Fishes of the World
- Author: Joseph S. Nelson
- Language: English
- Genre: Reference
- Publisher: Wiley
- Publication date: 1976

= Fishes of the World =

Reference book by Joseph S. Nelson

Fishes of the World is a standard reference for the systematics of fishes. It was first written in 1976 by the American ichthyologist Joseph S. Nelson (1937–2011). Now in its fifth edition (2016), the work is a comprehensive overview of the diversity and classification of the 30,000-plus fish species known to science.

The book begins with a general overview of ichthyology, although it is not self-contained. After a short section on Chordata and non-fish taxa, the work lists all known fish families in a systematic fashion. Each family is given at least one paragraph, and usually a body outline drawing; large families have subfamilies and tribes described as well. Notable genera and species are mentioned, though the book does generally not deal with the species-level diversity. The complexities of the higher taxa are described succinctly, with many references for difficult points.
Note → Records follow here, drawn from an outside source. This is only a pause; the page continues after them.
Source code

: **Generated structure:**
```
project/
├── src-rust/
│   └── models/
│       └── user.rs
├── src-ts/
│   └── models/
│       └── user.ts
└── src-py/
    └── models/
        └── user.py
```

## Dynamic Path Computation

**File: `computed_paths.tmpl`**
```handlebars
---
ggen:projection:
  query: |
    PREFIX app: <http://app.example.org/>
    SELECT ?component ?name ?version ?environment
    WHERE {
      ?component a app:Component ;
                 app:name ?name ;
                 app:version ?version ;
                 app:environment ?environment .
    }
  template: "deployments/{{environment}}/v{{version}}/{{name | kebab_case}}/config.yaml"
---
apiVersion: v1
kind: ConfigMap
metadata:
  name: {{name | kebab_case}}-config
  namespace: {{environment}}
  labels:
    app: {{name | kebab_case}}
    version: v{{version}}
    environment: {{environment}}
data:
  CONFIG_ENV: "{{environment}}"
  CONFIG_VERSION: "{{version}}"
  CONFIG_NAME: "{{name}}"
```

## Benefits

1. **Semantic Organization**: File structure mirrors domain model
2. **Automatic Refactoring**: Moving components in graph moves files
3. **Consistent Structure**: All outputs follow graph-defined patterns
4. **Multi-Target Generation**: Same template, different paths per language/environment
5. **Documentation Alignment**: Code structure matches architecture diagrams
The book does not contain any color illustrations.

The first edition appeared in 1976, the second in 1984, the third in 1994 (John Wiley & Sons, ISBN 0-471-54713-1), the fourth in March 2006 (ISBN 0-471-25031-7), and the fifth in April 2016 (ISBN 9781118342336).

The fourth edition was the first to incorporate the wide use of DNA analysis, revising many earlier classifications.